1. Above all, be flexible –
Going with the flow is the name of the game! Arriving late to events or sneaking out early; bringing alternative food, and selectively participating in activities are all part of making this busy season work for a child with special needs. The goal is to participate and enjoy as much as possible. But sometimes, that means changing things up a bit or even saying “no” to something fun. Remember that this is not a reflection of how much you are loved as a friend or family member, it’s just a part of creating a holiday that works for everyone!
2. Provide a quiet, private space –
A moment of calm can do wonders for both the parents and child. It may be that they need a spot with fewer stimuli to successfully eat a meal, or a dimly lit room to communicate, relax and re-set with a soothing toy or routine. Or, And this may be particularly true if a child is older, keep in mind that a private place to change diapers or soiled clothing can be a huge relief.
3. When it comes to gifts, think outside the box –
For example, our little one does not like to open presents. So, we leave his gifts unwrapped to help him enjoy the event. The type of gift may also need to be unconventional. Sensory toys or gifts to aid in therapies are often on our lists, and for some, avoiding things with loud noises or lights may be important. Or. A child might have unique special-interests. The key: Just ask, and be open, even if the request may seem a little odd, or not traditionally “fun”!
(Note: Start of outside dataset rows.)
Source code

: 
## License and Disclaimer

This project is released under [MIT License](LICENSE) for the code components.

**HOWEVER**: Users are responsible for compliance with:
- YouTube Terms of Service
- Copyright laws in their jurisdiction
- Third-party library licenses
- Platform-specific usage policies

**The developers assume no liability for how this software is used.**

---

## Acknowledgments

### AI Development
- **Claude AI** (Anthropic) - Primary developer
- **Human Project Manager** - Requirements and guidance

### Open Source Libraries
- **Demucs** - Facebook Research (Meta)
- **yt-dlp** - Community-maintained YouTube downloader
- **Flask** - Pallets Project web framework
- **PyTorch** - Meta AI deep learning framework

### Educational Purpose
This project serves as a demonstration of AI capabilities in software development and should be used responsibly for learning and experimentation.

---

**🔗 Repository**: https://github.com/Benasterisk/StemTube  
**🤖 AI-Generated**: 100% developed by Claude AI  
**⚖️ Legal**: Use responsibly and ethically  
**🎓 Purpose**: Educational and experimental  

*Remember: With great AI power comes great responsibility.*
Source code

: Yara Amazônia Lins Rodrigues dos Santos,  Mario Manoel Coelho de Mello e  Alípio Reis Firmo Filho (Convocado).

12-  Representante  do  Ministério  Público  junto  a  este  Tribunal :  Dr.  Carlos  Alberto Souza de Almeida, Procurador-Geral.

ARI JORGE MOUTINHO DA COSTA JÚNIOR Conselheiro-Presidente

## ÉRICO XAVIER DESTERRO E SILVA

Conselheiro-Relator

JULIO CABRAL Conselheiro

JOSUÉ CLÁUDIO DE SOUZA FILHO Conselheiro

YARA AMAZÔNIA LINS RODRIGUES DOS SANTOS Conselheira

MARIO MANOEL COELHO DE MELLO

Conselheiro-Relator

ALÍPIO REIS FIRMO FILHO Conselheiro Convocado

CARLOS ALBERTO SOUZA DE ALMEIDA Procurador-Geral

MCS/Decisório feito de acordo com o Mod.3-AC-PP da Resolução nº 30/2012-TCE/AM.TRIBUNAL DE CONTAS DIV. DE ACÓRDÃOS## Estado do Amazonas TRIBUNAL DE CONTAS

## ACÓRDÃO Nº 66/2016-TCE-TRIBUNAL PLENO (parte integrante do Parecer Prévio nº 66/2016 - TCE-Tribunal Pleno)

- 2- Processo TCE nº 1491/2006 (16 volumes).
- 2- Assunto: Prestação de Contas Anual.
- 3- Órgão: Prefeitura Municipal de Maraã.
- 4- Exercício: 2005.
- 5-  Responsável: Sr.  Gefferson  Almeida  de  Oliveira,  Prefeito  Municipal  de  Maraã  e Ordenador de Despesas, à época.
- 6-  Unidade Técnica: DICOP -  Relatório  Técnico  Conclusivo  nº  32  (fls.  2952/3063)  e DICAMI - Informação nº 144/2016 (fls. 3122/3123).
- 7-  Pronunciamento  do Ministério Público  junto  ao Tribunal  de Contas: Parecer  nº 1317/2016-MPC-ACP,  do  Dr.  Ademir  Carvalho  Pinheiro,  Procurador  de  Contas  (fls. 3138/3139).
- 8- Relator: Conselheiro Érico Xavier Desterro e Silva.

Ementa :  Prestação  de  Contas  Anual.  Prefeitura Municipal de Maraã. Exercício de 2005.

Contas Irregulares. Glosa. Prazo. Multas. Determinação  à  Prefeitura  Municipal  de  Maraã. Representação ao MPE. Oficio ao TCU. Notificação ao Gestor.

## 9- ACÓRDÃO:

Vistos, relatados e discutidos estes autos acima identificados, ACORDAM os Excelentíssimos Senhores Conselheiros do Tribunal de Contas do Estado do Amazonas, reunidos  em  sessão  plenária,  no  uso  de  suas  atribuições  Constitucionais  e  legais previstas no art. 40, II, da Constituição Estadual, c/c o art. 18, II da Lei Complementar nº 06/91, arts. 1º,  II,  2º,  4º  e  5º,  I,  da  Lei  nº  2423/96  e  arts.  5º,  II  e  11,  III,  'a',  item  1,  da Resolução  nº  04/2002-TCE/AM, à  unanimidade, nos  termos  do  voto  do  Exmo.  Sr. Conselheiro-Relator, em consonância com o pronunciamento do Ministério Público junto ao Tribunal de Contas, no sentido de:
4. Celebrate the great moments –
An important lesson in our family has been to enjoy and embrace the joyful moments, even if they are mixed with some tough ones. It can be easy to focus on a meltdown, failed activity or other “disappointment”, but the reality is, every family has those experiences! Instead, delight in the moments of fun surrounded with family and friends, and let the rest go.
We have been so blessed with understanding, loving and inclusive community, and are often impressed with the efforts that those around us make to help us feel comfortable and loved. Though our holidays and our day-to-day lives may look different than many, they are no less filled with joy. I hope you found these tips for hosting a special needs-friendly holiday helpful!
Are you a special needs family? What makes your holiday fun of thanks or merry + bright?